For various models, experiments were conducted using multiple batch sizes under the consistent model configuration of 7 billion(7b)
parameters, 1024
input length, and 128 output length. The obtained results are as follows (due to time constraints, the evaluation has currently been performed solely on the A100
single GPU performance; multi-GPU performance will be addressed in the future):
Single GPU Performance:
Currently the stats below are calculated based on A100 (single GPU), and we calculate token latency based on average values of context-forward and decoding forward process, which means we combine both of processes to calculate token generation times.
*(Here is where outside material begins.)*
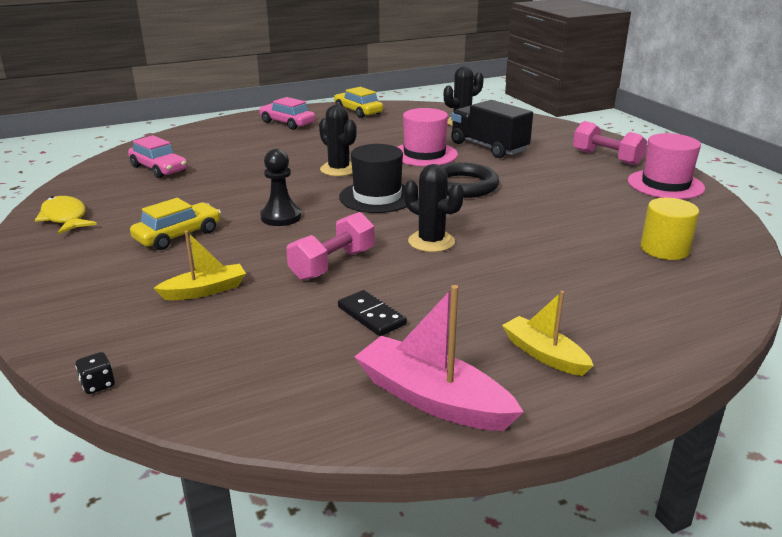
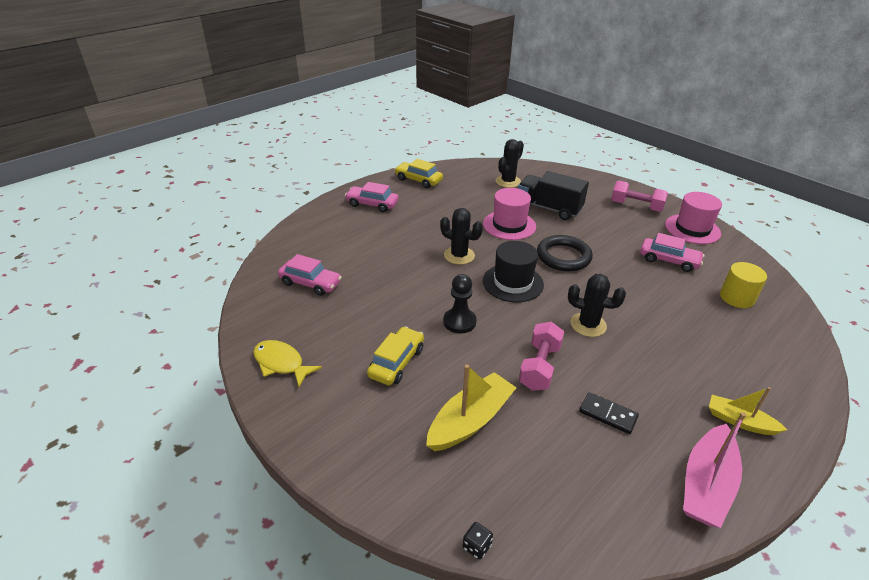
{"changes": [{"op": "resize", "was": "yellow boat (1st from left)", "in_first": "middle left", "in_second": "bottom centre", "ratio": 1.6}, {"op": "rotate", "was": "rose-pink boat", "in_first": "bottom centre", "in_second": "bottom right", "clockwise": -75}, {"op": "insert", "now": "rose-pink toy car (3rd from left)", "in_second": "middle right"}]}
We are actively developing new features and methods to further optimize the performance of LLM models. Please stay tuned.
Tensor Parallelism Inference
Llama
batch_size | 8 | 16 | 32 |
---|---|---|---|
hugging-face torch fp16 | 199.12 | 246.56 | 278.4 |
colossal-inference | 326.4 | 582.72 | 816.64 |
Bloom
batch_size | 8 | 16 | 32 |
---|---|---|---|
hugging-face torch fp16 | 189.68 | 226.66 | 249.61 |
colossal-inference | 323.28 | 538.52 | 611.64 |
Pipline Parallelism Inference
We conducted multiple benchmark tests to evaluate the performance. We compared the inference latency
and throughputs
between Pipeline Inference
and hugging face
pipeline. The test environment is 2 * A10, 20G / 2 * A800, 80G. We set input length=1024, output length=128.
A10 7b, fp16
batch_size(micro_batch size) | 2(1) | 4(2) | 8(4) | 16(8) | 32(8) | 32(16) |
---|---|---|---|---|---|---|
Pipeline Inference | 40.35 | 77.10 | 139.03 | 232.70 | 257.81 | OOM |
Hugging Face | 41.43 | 65.30 | 91.93 | 114.62 | OOM | OOM |
A10 13b, fp16
batch_size(micro_batch size) | 2(1) | 4(2) | 8(4) | 16(4) |
---|---|---|---|---|
Pipeline Inference | 25.39 | 47.09 | 83.7 | 89.46 |
Hugging Face | 23.48 | 37.59 | 53.44 | OOM |
A800 7b, fp16
batch_size(micro_batch size) | 2(1) | 4(2) | 8(4) | 16(8) | 32(16) |
---|---|---|---|---|---|
Pipeline Inference | 57.97 | 110.13 | 213.33 | 389.86 | 670.12 |
Hugging Face | 42.44 | 76.5 | 151.97 | 212.88 | 256.13 |
Quantization LLama
batch_size | 8 | 16 | 32 |
---|---|---|---|
auto-gptq | 199.20 | 232.56 | 253.26 |
smooth-quant | 142.28 | 222.96 | 300.59 |
colossal-gptq | 231.98 | 388.87 | 573.03 |
The results of more models are coming soon!